Dieterle also stages multiple flashbacks to the events around a killing, in long-take subjective camera shots, including one that goes from objective to subjective in a oner, his camera discretely tucking itself into a manservant’s head to look out through his eyes, giving us an actual “what the butler saw” or “first-person butler” sequence.

FOG OVER FRISCO has been described as one of the fastest movies ever made but this one could give it a run for its money. Asides from being a murder mystery, it fits snugly into Warners’ Grand Project to document every aspect of American life: this one stars the police station itself, and spends the first few minutes observing the processing of arrestees, before lingering over forensics, ballistics, interrogation, and even the filing system. Punch cards! High-tech stuff.

Dieterle reportedly hated the pace of Warners films and, left to his own devices, would happily crank out slowies like 6 HOURS TO LIVE, which is only 72 mins but feels like it’s in real time. The strange part is that when Jack Warner cracked the whip, Dieterle went just about faster than anyone else. The actors get splashed with his sweat. FROM HQ goes like a rocket, with the same amount of smoke, noise, sparks and sputtering.

Juarez: What is it good for?

Posted in FILM, Politics with tags , , , , , , , on January 12, 2019 by dcairns

I can’t believe we watched JUAREZ right after NICHOLAS AND ALEXANDRA. How many films about impotent yet oppressive emperors can a person’s system withstand? We were about to find out.

The film is turgid, uniting the occasional leaden tendencies of director William Dieterle (exemplary in his fleet-footedness when Jack Warner cracked the whip or when entrusted with taut thriller material, fully living up to his German nickname “The Iron Stove” when pursuing some dim idea of “quality”) with the dullness of the standard biopic, the worthy period drama, and the “prestige” super-production. Co-writer John Huston blamed Paul Muni, cast as Juarez himself, for insisting on more lines. Muni talks slowly and low, which would work if he said little, but he’s dragging out great long speeches. “It was always heavy weather with Muni.”

Muni also seems to be wearing a FALSE HEAD, something like a Klingon.

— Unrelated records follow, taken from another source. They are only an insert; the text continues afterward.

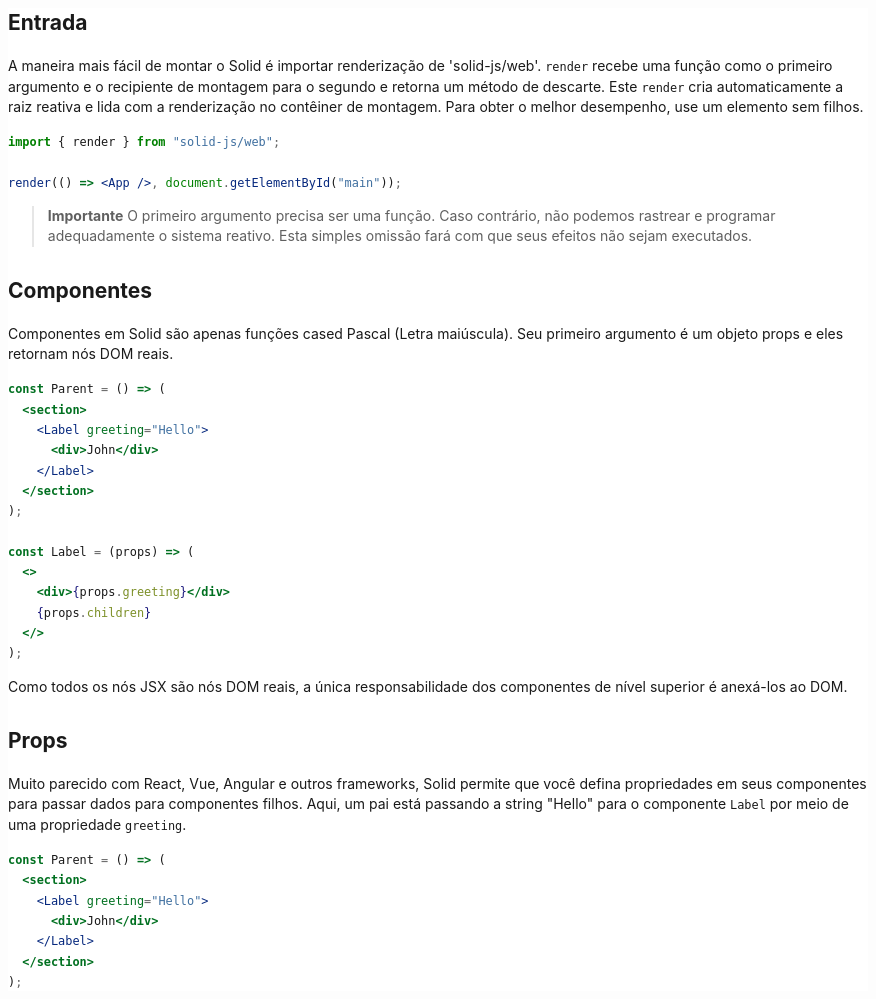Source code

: ## Entrada

A maneira mais fácil de montar o Solid é importar renderização de 'solid-js/web'. `render` recebe uma função como o primeiro argumento e o recipiente de montagem para o segundo e retorna um método de descarte. Este `render` cria automaticamente a raiz reativa e lida com a renderização no contêiner de montagem. Para obter o melhor desempenho, use um elemento sem filhos.

```jsx
import { render } from "solid-js/web";

render(() => <App />, document.getElementById("main"));
```

> **Importante** O primeiro argumento precisa ser uma função. Caso contrário, não podemos rastrear e programar adequadamente o sistema reativo. Esta simples omissão fará com que seus efeitos não sejam executados.

## Componentes

Componentes em Solid são apenas funções cased Pascal (Letra maiúscula). Seu primeiro argumento é um objeto props e eles retornam nós DOM reais.

```jsx
const Parent = () => (
  <section>
    <Label greeting="Hello">
      <div>John</div>
    </Label>
  </section>
);

const Label = (props) => (
  <>
    <div>{props.greeting}</div>
    {props.children}
  </>
);
```

Como todos os nós JSX são nós DOM reais, a única responsabilidade dos componentes de nível superior é anexá-los ao DOM.

## Props

Muito parecido com React, Vue, Angular e outros frameworks, Solid permite que você defina propriedades em seus componentes para passar dados para componentes filhos. Aqui, um pai está passando a string "Hello" para o componente `Label` por meio de uma propriedade `greeting`.

```jsx
const Parent = () => (
  <section>
    <Label greeting="Hello">
      <div>John</div>
    </Label>
  </section>
);
```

In terms of performance, up-and-comer John Garfield and flatliner Brian Aherne (as the hapless Emperor Max) do best. Brian has to act through a ludicrous whorly beard. I think they should have abandoned historical likenesses for this movie, though they needed someone who could more plausibly suggest Indian heritage than Muni. Of course, we were watching for Bette’s mad scenes, which are indeed OTT, but not as hysterical as we’d hoped. But her character’s slide into insanity does give the film it’s best, by far, cinematic moment. After arguing her husband’s case with Napoleon III (an oily Claude Rains, always welcome), building into greater and greater frenzy of emotion, she breaks down completely, her hold on reality snapping. Claude turns into a Halloween devil, lit from below, which is slightly absurd (he’s already got the melodramatic villain’s twirly waxed mustache) —

And Bette flees the room —

Into OUTER DARKNESS. A completely black void, extending in all directions forever. Into this abyss she runs, and Dieterle’s camera plunges madly after her, and we’re swallowed up.

Now THAT’S expressionism. I can say it made the film worthwhile, though if I’d seen the clip in isolation that would have served me just as well. But then that would have made me watch the whole film, which would have been an even more unrewarding experience if I’d already seen the good bit.